Currently running a split-brain pipeline on an RTX 4090:

  • C++ eBPF Harvester intercepts at the NIC via XDP, extracts feature vectors, and writes to /dev/shm via DMA

  • PyTorch inference maps shared memory via torch.frombuffer() — true zero-copy IPC, bypassing the Python GIL

  • Pre-compiled CUDA Graph fires on a semaphore flip

Hitting a verified 40 Mpps compute ceiling at 1.6ms per 64K-packet batch. At Batch 256 we hit a hard PCIe Gen4 bottleneck transferring 5.86MB of shared memory — the GPU inference itself isn’t the limit, the bus is.

We’re currently going through the NVIDIA Inception application process (domain vixdev.cloud) and evaluating BlueField-3 as our next hardware target — trying to get the architecture decisions right before we have access to the actual silicon.
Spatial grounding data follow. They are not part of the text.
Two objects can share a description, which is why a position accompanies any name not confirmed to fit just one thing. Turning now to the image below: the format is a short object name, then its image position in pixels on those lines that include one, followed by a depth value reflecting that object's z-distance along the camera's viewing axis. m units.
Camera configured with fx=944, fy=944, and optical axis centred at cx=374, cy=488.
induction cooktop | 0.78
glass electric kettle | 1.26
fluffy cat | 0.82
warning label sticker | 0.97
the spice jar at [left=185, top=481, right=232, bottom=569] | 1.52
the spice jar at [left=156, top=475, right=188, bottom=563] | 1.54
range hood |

Two paths we’re considering:

  1. On-DPU inference — run the SSM core directly on BF3’s ARM cores, eliminating the host PCIe transfer entirely. Concern: ARM throughput vs CUDA Graph on host GPU for a continuous-time sequence model.

  2. Host GPU offload via GPUDirect RDMA — BlueField handles XDP ingestion and feature extraction, tensors pushed directly to host GPU bypassing System RAM via ConnectX-7. Projected ceiling: 128 Mpps.

For a latency-sensitive SSM inference workload specifically, has anyone evaluated whether BF3’s ARM cores are viable for on-DPU inference, or does host GPU offload via GPUDirect remain the only practical path at line rate?

Happy to share more on the architecture.

Thanks,

Vickson | Founder, Vixero Technology Enterprise

vixdev.cloud

1/ Option 1 – SSM on BlueField-3 Arm cores

Viable only for relatively small / lightweight models or simple pre-filters. It’s not a realistic primary inference path at the rates you’re targeting.

2/ Option 2 – Host GPU offload via GPUDirect RDMA

This is the practical and recommended direction: use BlueField-3 for packet ingest + feature extraction, and use the host GPU for the SSM inference.

For detailed sizing and architecture guidance, please engage NVIDIA through your sales or enterprise support channel.

Appreciate the clarity jsl2! Going with Option 2 then – BF3 handles ingestion, GPUDirect RDMA to host GPU for SSM. Will reach out through Inception for the sizing details. Thanks!